Census shows diversity growing in South Dakota
The U.S. Census Bureau released new numbers this week that show South Dakota's population growth is largely concentrated in urban and racially diverse communities.
PIERRE, S.D. — South Dakota is growing more diverse and more urban, according to new data released by the U.S. Census Bureau.
The share of the state's residents identifying as American Indian or Alaska Native, South Dakota's largest minority group, grew to 11%, while the percentage of residents identifying, either alone or in combination with other racial groups, as Asians (2%), Blacks (3%), Latinos (4.4%) in the state all nearly doubled in 2020 from their numbers a decade ago .
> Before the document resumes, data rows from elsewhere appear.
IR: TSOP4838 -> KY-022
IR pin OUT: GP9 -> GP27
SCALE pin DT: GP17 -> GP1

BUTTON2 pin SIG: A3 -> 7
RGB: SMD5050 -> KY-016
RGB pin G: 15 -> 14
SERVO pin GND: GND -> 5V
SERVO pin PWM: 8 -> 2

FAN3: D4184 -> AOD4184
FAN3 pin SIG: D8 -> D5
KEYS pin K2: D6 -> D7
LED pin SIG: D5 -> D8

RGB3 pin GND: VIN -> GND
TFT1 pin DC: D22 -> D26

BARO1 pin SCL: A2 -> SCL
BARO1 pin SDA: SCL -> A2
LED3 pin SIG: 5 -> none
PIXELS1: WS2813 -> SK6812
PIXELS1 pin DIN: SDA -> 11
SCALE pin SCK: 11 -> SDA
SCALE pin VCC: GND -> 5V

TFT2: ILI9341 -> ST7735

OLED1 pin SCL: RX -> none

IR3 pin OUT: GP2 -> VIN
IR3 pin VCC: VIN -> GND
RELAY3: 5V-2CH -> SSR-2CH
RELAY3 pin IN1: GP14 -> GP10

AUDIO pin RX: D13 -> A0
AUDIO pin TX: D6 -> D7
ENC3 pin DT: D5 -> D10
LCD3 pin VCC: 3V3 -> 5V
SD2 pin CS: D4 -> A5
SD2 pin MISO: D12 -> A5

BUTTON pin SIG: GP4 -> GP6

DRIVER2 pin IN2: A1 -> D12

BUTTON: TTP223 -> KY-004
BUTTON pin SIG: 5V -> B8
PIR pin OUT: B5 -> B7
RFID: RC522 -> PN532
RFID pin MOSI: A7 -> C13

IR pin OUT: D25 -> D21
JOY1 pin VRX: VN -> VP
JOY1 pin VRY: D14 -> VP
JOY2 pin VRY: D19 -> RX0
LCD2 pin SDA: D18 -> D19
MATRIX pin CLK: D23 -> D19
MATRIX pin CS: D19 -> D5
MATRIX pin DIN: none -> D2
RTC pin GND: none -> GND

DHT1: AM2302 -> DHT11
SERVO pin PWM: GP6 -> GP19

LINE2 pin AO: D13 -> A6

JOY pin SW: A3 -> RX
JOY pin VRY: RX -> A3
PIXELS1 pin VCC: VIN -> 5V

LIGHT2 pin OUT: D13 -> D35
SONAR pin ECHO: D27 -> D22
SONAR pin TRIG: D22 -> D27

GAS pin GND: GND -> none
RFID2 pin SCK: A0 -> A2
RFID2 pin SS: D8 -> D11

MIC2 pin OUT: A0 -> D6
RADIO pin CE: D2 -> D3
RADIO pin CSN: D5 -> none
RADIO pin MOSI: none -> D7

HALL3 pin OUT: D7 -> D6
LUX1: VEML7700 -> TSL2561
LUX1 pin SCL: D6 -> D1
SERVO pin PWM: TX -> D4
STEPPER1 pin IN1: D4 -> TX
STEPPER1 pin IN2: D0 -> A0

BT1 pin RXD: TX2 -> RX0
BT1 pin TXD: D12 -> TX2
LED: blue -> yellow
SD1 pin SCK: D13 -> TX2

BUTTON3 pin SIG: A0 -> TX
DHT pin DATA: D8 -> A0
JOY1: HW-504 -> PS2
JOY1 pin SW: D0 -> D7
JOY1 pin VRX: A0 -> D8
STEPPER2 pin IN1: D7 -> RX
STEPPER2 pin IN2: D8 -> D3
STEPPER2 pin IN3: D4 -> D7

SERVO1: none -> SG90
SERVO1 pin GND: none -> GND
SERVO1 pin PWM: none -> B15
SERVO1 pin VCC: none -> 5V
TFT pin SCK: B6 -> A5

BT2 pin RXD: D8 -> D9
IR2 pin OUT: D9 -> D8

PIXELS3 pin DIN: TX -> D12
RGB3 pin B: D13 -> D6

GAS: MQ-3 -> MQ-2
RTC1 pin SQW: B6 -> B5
Overall, the state's white-alone population still accounts for 80% of the state's residents in 2020, with 759,608 identifying as white-only. But communities of color saw increases with 98,842 identifying as Native American or Alaska Native, 38,741 as Latino, 26,307 as Black, and 18,489 as Asian. The percentage of the population identifying as white-only or in combination with other racial groups dropped from just under 90% in 2010 to 85.7%.
Overall, South Dakota saw a 8.9% spike to its population, gaining 72,000 residents over the last decade.
The shifts in racial makeup of the state's population also paralleled a growing percentage of the state's residents who live in urban areas, which now stands at nearly 60%. That number, in 1950 for example, stood at only 33%.
The state's largest three counties — Minnehaha and Lincoln counties, which make up the Sioux Falls area, and Pennington County, which encompasses Rapid City — accounted for the largest shares of population growth . Minnehaha grew by nearly 30,000 people to 197,214 in 2020, while Lincoln County shot up from 44,828 to 65,161 persons.
Pennington County, a massive county in terms of land, stretching from the Wyoming border east to Wall, also added 9,000 people to notch 109,222 residents.
Many rural counties in the state lost population over the last decade, including Jerauld, Bon Homme, Fall River and Walworth counties.
The once-every-10-years U.S. Census helps states redraw legislative district maps, and in South Dakota that process is set to start in earnest this fall. Currently, the 105-lawmaker Legislature is made up of 94 Republicans and 11 Democrats. Lawmakers are required by law to draw districts roughly equally in terms of population (which would be roughly 25,000 residents for each district).
"I know you can get sued for anything, but I am extremely proud that 10 years ago we never got sued," said Sen. Jim Bolin, a Canton Republican, at a legislative redistricting meeting in March .
That process has, in the past, been accused of partisan gerrymandering and racial discrimination against Native Americans . Currently, while slightly less than half of the state's registered voters are Republican (and the other half made up almost equally of Democrats and Independents), the GOP controls 90% of the seats in Pierre.
A group seeking to bring a ballot overhaul of the state's process of allowing lawmakers, often GOP dominated, to draw their own legislative districts has gained steam for the 2022 election.
At a legislative redistricting meeting in June , Sioux Falls resident John Claussen called for respecting Sioux Falls' boundaries, noting that of the nine legislative seats encompassing the state's largest city's border, only four are "totally Sioux Falls," with the rest dipping into rural, surrounding areas.
"And I don't think that's fair to the urban or rural vote," Claussen said.